Prof Dede mengapresiasi atas partisipasi masyarakat DKI Jakarta yang ikut terlibat dalam menyukseskan Kampung Kerukunan. Menurutnya melalui program ini dapat meningkatkan kepercayaan diri masyarakat terhadap Jakarta sebagai Kota yang rukun.


“Ini adalah jawaban ketika ditanya bagaimana contoh kota yang rukun, inilah potret 5 wilayah yang ada di DKI Jakarta, masyarakat kita yang berbicara”, lanjutnya.


Selanjutnya, Wakil Gubernur DKI Jakarta Ahmad Riza Patria mengatakan kehadiran kampung kerukunan ini dalam rangka mewujudkan Jakarta sebagai Kota Kerukunan. Ia menegaskan, hal itu bukti komitmen Pemprov DKI Jakarta untuk terus membangun kota Jakarta dengan berbagai kreasinya, tapi di sisi lain, juga memastikan hidup masyarakat Kota Jakarta agar senantiasa harmonis, bahagia, aman, tenang dan rukun.


“Kegiatan ini seyogyanya dilaksanakan di banyak kampung, bahkan seluruh kelurahan di DKI Jakarta. Sehingga makin tertanam rasa perdamaian di hati seluruh warga DKI Jakarta. Kota Jakarta adalah barometer bagi Indonesia. Ketika Jakarta warganya rukun-harmonis, maka insya Allah seluruh Indonesia juga ikut rukun-harmonis,” ungkapnya.


Ariza, sapaannya berharap program Kampung Kerukunan ini menjadi role model wadah sosialisasi dan komunikasi bagi para Tokoh Agama dalam memberikan sosialisasi berbagai hal.

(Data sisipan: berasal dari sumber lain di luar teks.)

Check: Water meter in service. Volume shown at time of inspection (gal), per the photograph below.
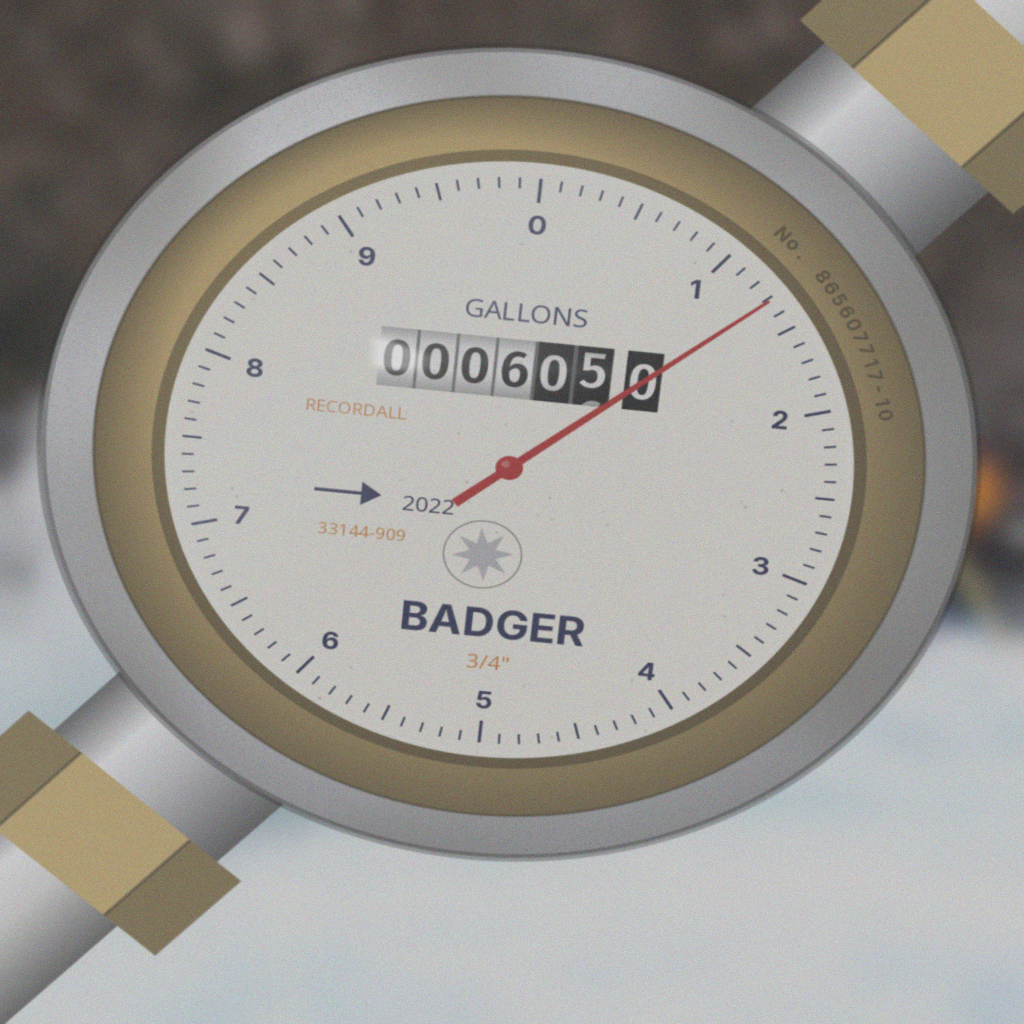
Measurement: 6051.3 gal
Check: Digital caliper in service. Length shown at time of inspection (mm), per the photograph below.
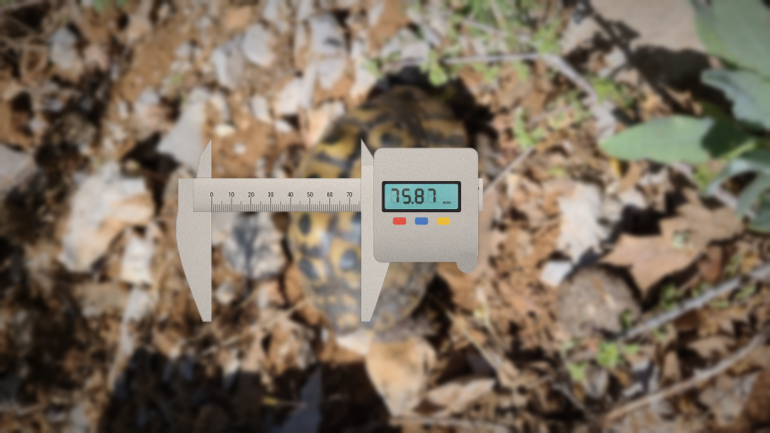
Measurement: 75.87 mm
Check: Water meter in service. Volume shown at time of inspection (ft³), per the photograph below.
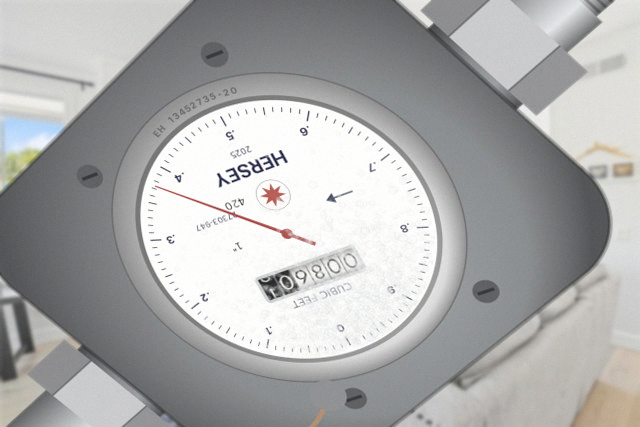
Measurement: 8601.37 ft³
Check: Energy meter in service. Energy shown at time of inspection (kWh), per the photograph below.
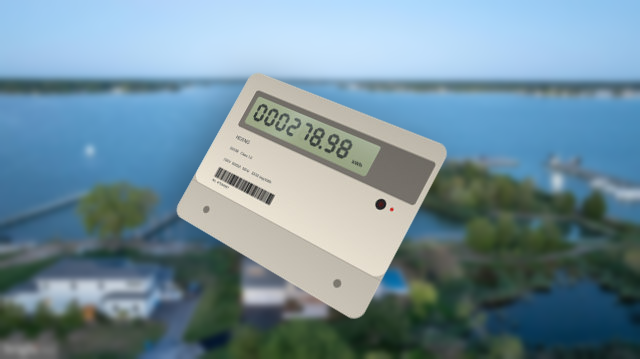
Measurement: 278.98 kWh
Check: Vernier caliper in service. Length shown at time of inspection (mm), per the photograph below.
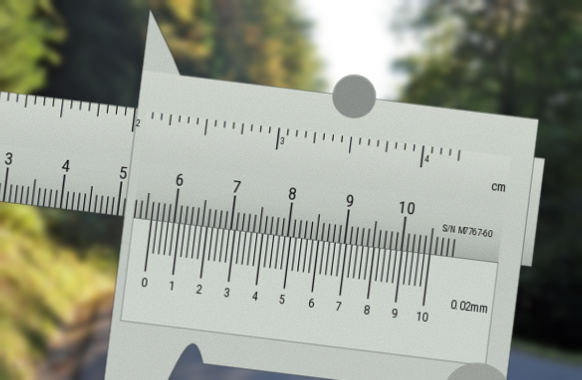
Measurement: 56.0 mm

Untuk itu, komunikasi antar Tokoh/Pemuka Agama dengan setiap elemen masyarakat harus terus ditumbuhkan dan ditingkatkan.


“Sehingga semakin memberikan dampak harmonisnya hubungan, sekaligus antisipasi dini dalam pencegahan berbagai potensi gangguan kamtibmas antar kelompok, dalam kehidupan sosial masyarakat Jakarta”, terangnya.


Adapun lima Kampung Kerukunan yang telah diresmikan oleh Pemprov DKI Jakarta yaitu, Kelurahan Kebon Baru, Tebet, Jakarta Selatan, Kelurahan Rawa Buaya, Cengkareng, Jakarta Barat, Kelurahan Malaka Jaya, Duren Sawit, Jakarta Timur, Kelurahan Kenari, Senen, Jakarta Pusat dan Kelurahan Marunda, Cilincing, Jakarta Utara.


Oleh karena itu, dengan dibentuknya Kampung Kerukunan merupakan wadah yang tepat bagi tokoh agama dan tokoh masyarakat untuk bertemu, bertatap muka dengan masyarakat setempat, untuk saling berkomunikasi, berdiskusi dan bermusyawarah tentang berbagai aspek. Bukan hanya tata cara dan prosedur pembangunan tempat ibadah saja; namun sebagai tempat kegiatan bakti sosial, sosialisasi tentang penyalahgunaan narkotika, antisipasi dini tawuran antar warga dan antar pelajar, serta kegiatan sosial kemasyarakatan lainnya.